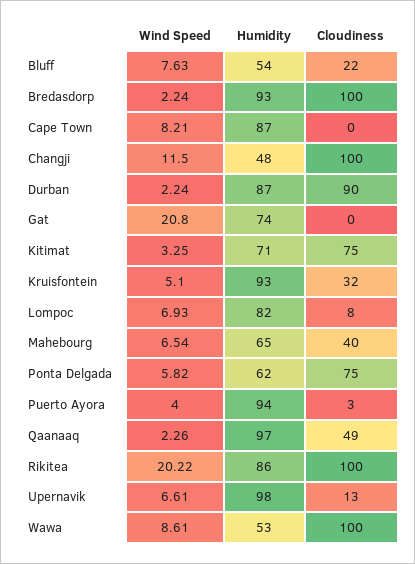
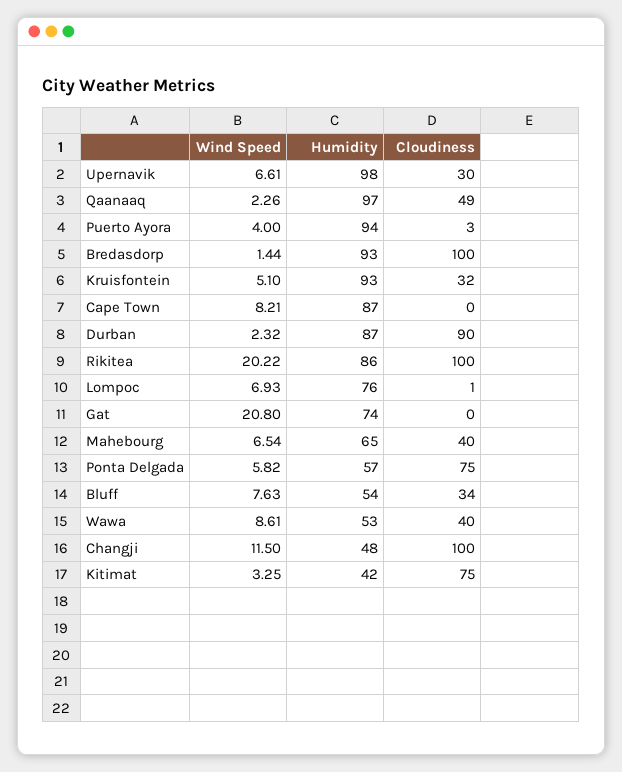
  {
    "Wind Speed": {
      "Bluff": 7.63,
-     "Bredasdorp": 2.24,
+     "Bredasdorp": 1.44,
      "Cape Town": 8.21,
      "Changji": 11.5,
-     "Durban": 2.24,
+     "Durban": 2.32,
      "Gat": 20.8,
      "Kitimat": 3.25,
      "Kruisfontein": 5.1,
      "Lompoc": 6.93,
      "Mahebourg": 6.54,
      "Ponta Delgada": 5.82,
      "Puerto Ayora": 4,
      "Qaanaaq": 2.26,
      "Rikitea": 20.22,
      "Upernavik": 6.61,
      "Wawa": 8.61
    },
    "Humidity": {
      "Bluff": 54,
      "Bredasdorp": 93,
      "Cape Town": 87,
      "Changji": 48,
      "Durban": 87,
      "Gat": 74,
-     "Kitimat": 71,
+     "Kitimat": 42,
      "Kruisfontein": 93,
-     "Lompoc": 82,
+     "Lompoc": 76,
      "Mahebourg": 65,
-     "Ponta Delgada": 62,
+     "Ponta Delgada": 57,
      "Puerto Ayora": 94,
      "Qaanaaq": 97,
      "Rikitea": 86,
      "Upernavik": 98,
      "Wawa": 53
    },
    "Cloudiness": {
-     "Bluff": 22,
+     "Bluff": 34,
      "Bredasdorp": 100,
      "Cape Town": 0,
      "Changji": 100,
      "Durban": 90,
      "Gat": 0,
      "Kitimat": 75,
      "Kruisfontein": 32,
-     "Lompoc": 8,
+     "Lompoc": 1,
      "Mahebourg": 40,
      "Ponta Delgada": 75,
      "Puerto Ayora": 3,
      "Qaanaaq": 49,
      "Rikitea": 100,
-     "Upernavik": 13,
+     "Upernavik": 30,
-     "Wawa": 100
+     "Wawa": 40
    }
  }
------
■ **Work request**
Return the material exactly as it reads, though without the pictures it holds.

■ **Written reply**
  {
    "Wind Speed": {
      "Bluff": 7.63,
-     "Bredasdorp": 2.24,
+     "Bredasdorp": 1.44,
      "Cape Town": 8.21,
      "Changji": 11.5,
-     "Durban": 2.24,
+     "Durban": 2.32,
      "Gat": 20.8,
      "Kitimat": 3.25,
      "Kruisfontein": 5.1,
      "Lompoc": 6.93,
      "Mahebourg": 6.54,
      "Ponta Delgada": 5.82,
      "Puerto Ayora": 4,
      "Qaanaaq": 2.26,
      "Rikitea": 20.22,
      "Upernavik": 6.61,
      "Wawa": 8.61
    },
    "Humidity": {
      "Bluff": 54,
      "Bredasdorp": 93,
      "Cape Town": 87,
      "Changji": 48,
      "Durban": 87,
      "Gat": 74,
-     "Kitimat": 71,
+     "Kitimat": 42,
      "Kruisfontein": 93,
-     "Lompoc": 82,
+     "Lompoc": 76,
      "Mahebourg": 65,
-     "Ponta Delgada": 62,
+     "Ponta Delgada": 57,
      "Puerto Ayora": 94,
      "Qaanaaq": 97,
      "Rikitea": 86,
      "Upernavik": 98,
      "Wawa": 53
    },
    "Cloudiness": {
-     "Bluff": 22,
+     "Bluff": 34,
      "Bredasdorp": 100,
      "Cape Town": 0,
      "Changji": 100,
      "Durban": 90,
      "Gat": 0,
      "Kitimat": 75,
      "Kruisfontein": 32,
-     "Lompoc": 8,
+     "Lompoc": 1,
      "Mahebourg": 40,
      "Ponta Delgada": 75,
      "Puerto Ayora": 3,
      "Qaanaaq": 49,
      "Rikitea": 100,
-     "Upernavik": 13,
+     "Upernavik": 30,
-     "Wawa": 100
+     "Wawa": 40
    }
  }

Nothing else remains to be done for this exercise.